Universidad de Valparaíso, Facultad de Medicina, Escuela de Psicología, Av. Brasil 2140, Valparaíso, 2362854 Chile.
Clin Neuropsychol. 2013;27(6):1019-42. doi: 10.1080/13854046.2013.806677. Epub 2013 Jun 14.
In the last decade, different statistical techniques have been introduced to improve assessment of malingering-related poor effort. In this context, we have recently shown preliminary evidence that a Bayesian latent group model may help to optimize classification accuracy using a simulation research design. In the present study, we conducted two analyses. Firstly, we evaluated how accurately this Bayesian approach can distinguish between participants answering in an honest way (honest response group) and participants feigning cognitive impairment (experimental malingering group). Secondly, we tested the accuracy of our model in the differentiation between patients who had real cognitive deficits (cognitively impaired group) and participants who belonged to the experimental malingering group. All Bayesian analyses were conducted using the raw scores of a visual recognition forced-choice task (2AFC), the Test of Memory Malingering (TOMM, Trial 2), and the Word Memory Test (WMT, primary effort subtests). The first analysis showed 100% accuracy for the Bayesian model in distinguishing participants of both groups with all effort measures. The second analysis showed outstanding overall accuracy of the Bayesian model when estimates were obtained from the 2AFC and the TOMM raw scores. Diagnostic accuracy of the Bayesian model diminished when using the WMT total raw scores. Despite, overall diagnostic accuracy can still be considered excellent. The most plausible explanation for this decrement is the low performance in verbal recognition and fluency tasks of some patients of the cognitively impaired group. Additionally, the Bayesian model provides individual estimates, p(zi |D), of examinees' effort levels. In conclusion, both high classification accuracy levels and Bayesian individual estimates of effort may be very useful for clinicians when assessing for effort in medico-legal settings.

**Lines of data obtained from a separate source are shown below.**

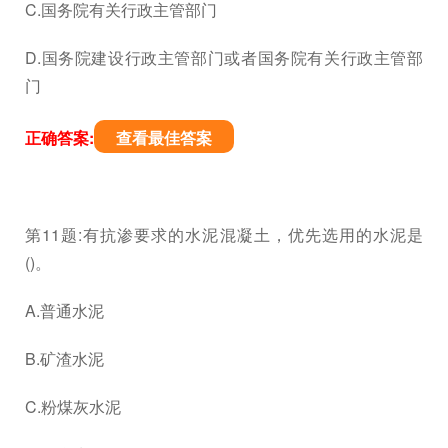
C.国务院有关行政主管部门
D.国务院建设行政主管部门或者国务院有关行政主管部
门
正确答案:
查看最佳答案
第11题:有抗渗要求的水泥混凝土，优先选用的水泥是
()。
A.普通水泥
B.矿渣水泥
C.粉煤灰水泥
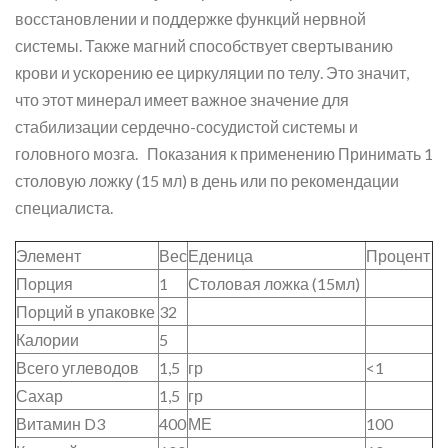
восстановлении и поддержке функций нервной
системы. Также магний способствует свертыванию
крови и ускорению ее циркуляции по телу. Это значит,
что этот минерал имеет важное значение для
стабилизации сердечно-сосудистой системы и
головного мозга. Показания к применению Принимать 1
столовую ложку (15 мл) в день или по рекомендации
специалиста.
Элемент
Вес
Еденица
Процент
Порция
1
Столовая ложка (15мл)
Порций в упаковке
32
Калории
5
Всего углеводов
1,5
гр
<1
Сахар
1,5
гр
Витамин D3
400
МЕ
100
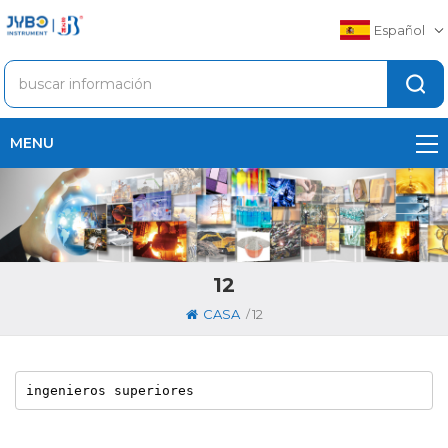
Español
MENU
12
/
CASA
12
ingenieros superiores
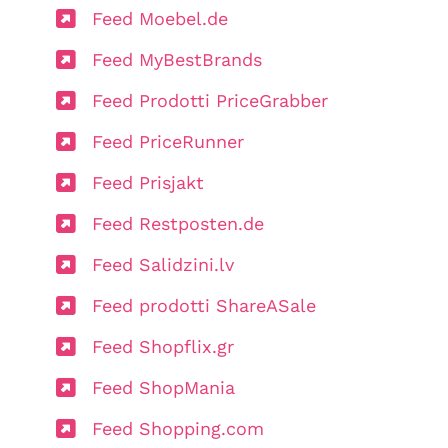
Feed Moebel.de
Feed MyBestBrands
Feed Prodotti PriceGrabber
Feed PriceRunner
Feed Prisjakt
Feed Restposten.de
Feed Salidzini.lv
Feed prodotti ShareASale
Feed Shopflix.gr
Feed ShopMania
Feed Shopping.com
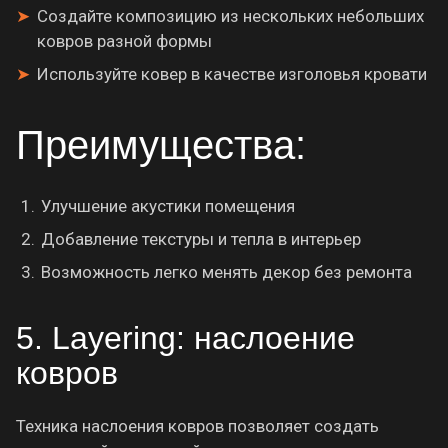
Создайте композицию из нескольких небольших
ковров разной формы
Используйте ковер в качестве изголовья кровати
Преимущества:
Улучшение акустики помещения
Добавление текстуры и тепла в интерьер
Возможность легко менять декор без ремонта
5. Layering: наслоение
ковров
Техника наслоения ковров позволяет создать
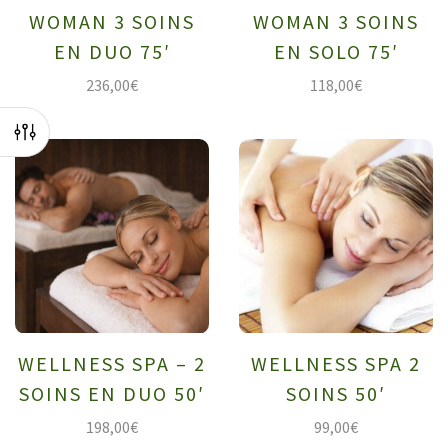
WOMAN 3 SOINS
WOMAN 3 SOINS
EN DUO 75′
EN SOLO 75′
236,00
€
118,00
€
WELLNESS SPA – 2
WELLNESS SPA 2
SOINS EN DUO 50′
SOINS 50′
198,00
€
99,00
€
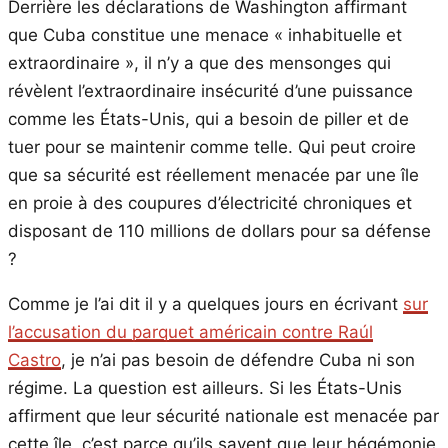
Derrière les déclarations de Washington affirmant
que Cuba constitue une menace « inhabituelle et
extraordinaire », il n’y a que des mensonges qui
révèlent l’extraordinaire insécurité d’une puissance
comme les États-Unis, qui a besoin de piller et de
tuer pour se maintenir comme telle. Qui peut croire
que sa sécurité est réellement menacée par une île
en proie à des coupures d’électricité chroniques et
disposant de 110 millions de dollars pour sa défense
?
Comme je l’ai dit il y a quelques jours en écrivant
sur
l’accusation du parquet américain contre Raúl
Castro
, je n’ai pas besoin de défendre Cuba ni son
régime. La question est ailleurs. Si les États-Unis
affirment que leur sécurité nationale est menacée par
cette île, c’est parce qu’ils savent que leur hégémonie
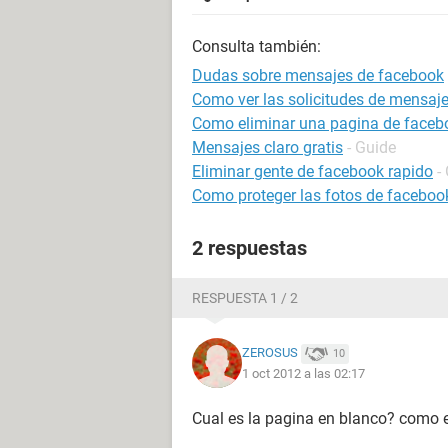
Consulta también:
Dudas sobre mensajes de facebook
Como ver las solicitudes de mensaj
Como eliminar una pagina de faceb
Mensajes claro gratis
- Guide
Eliminar gente de facebook rapido
-
Como proteger las fotos de faceboo
2 respuestas
RESPUESTA 1 / 2
ZEROSUS
10
1 oct 2012 a las 02:17
Cual es la pagina en blanco? como 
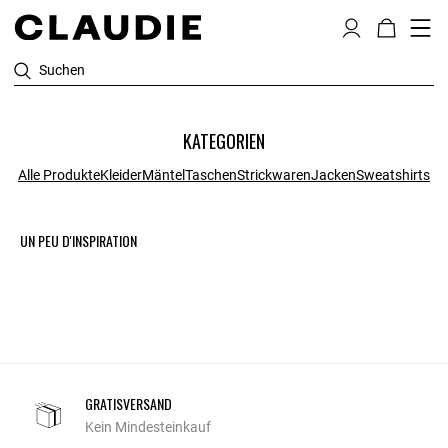
Suchen
KATEGORIEN
Alle Produkte
Kleider
Mäntel
Taschen
Strickwaren
Jacken
Sweatshirts
UN PEU D'INSPIRATION
GRATISVERSAND
Kein Mindesteinkauf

在过去的十年中,已经引入了不同的统计技术来提高对与装病相关的不良努力的评估。在这种情况下,我们最近已经初步证明了一种贝叶斯潜在群组模型可能有助于使用模拟研究设计来优化分类准确性。在本研究中,我们进行了两项分析。首先,我们评估了这种贝叶斯方法如何准确地区分以诚实方式回答的参与者(诚实反应组)和假装认知障碍的参与者(实验性装病组)。其次,我们测试了我们的模型在区分真正认知缺陷的患者(认知受损组)和属于实验性装病组的参与者方面的准确性。所有贝叶斯分析均使用视觉识别迫选任务(2AFC)、记忆装病测验(TOMM,第 2 试)和单词记忆测验(WMT,主要努力子测验)的原始分数进行。第一项分析表明,贝叶斯模型在区分两组参与者时,使用所有努力测量值的准确率为 100%。第二项分析表明,当从 2AFC 和 TOMM 原始分数获得估计值时,贝叶斯模型的总体准确率非常出色。当使用 WMT 总原始分数时,贝叶斯模型的诊断准确性会降低。尽管如此,总体诊断准确性仍可被认为是优秀的。造成这种衰减的最合理的解释是认知受损组的一些患者在言语识别和流畅性任务中的表现不佳。此外,贝叶斯模型提供了应试者努力水平的个体估计值 p(zi |D)。总之,在医学法律环境中评估努力时,高分类准确性水平和贝叶斯个体努力估计值都可能对临床医生非常有用。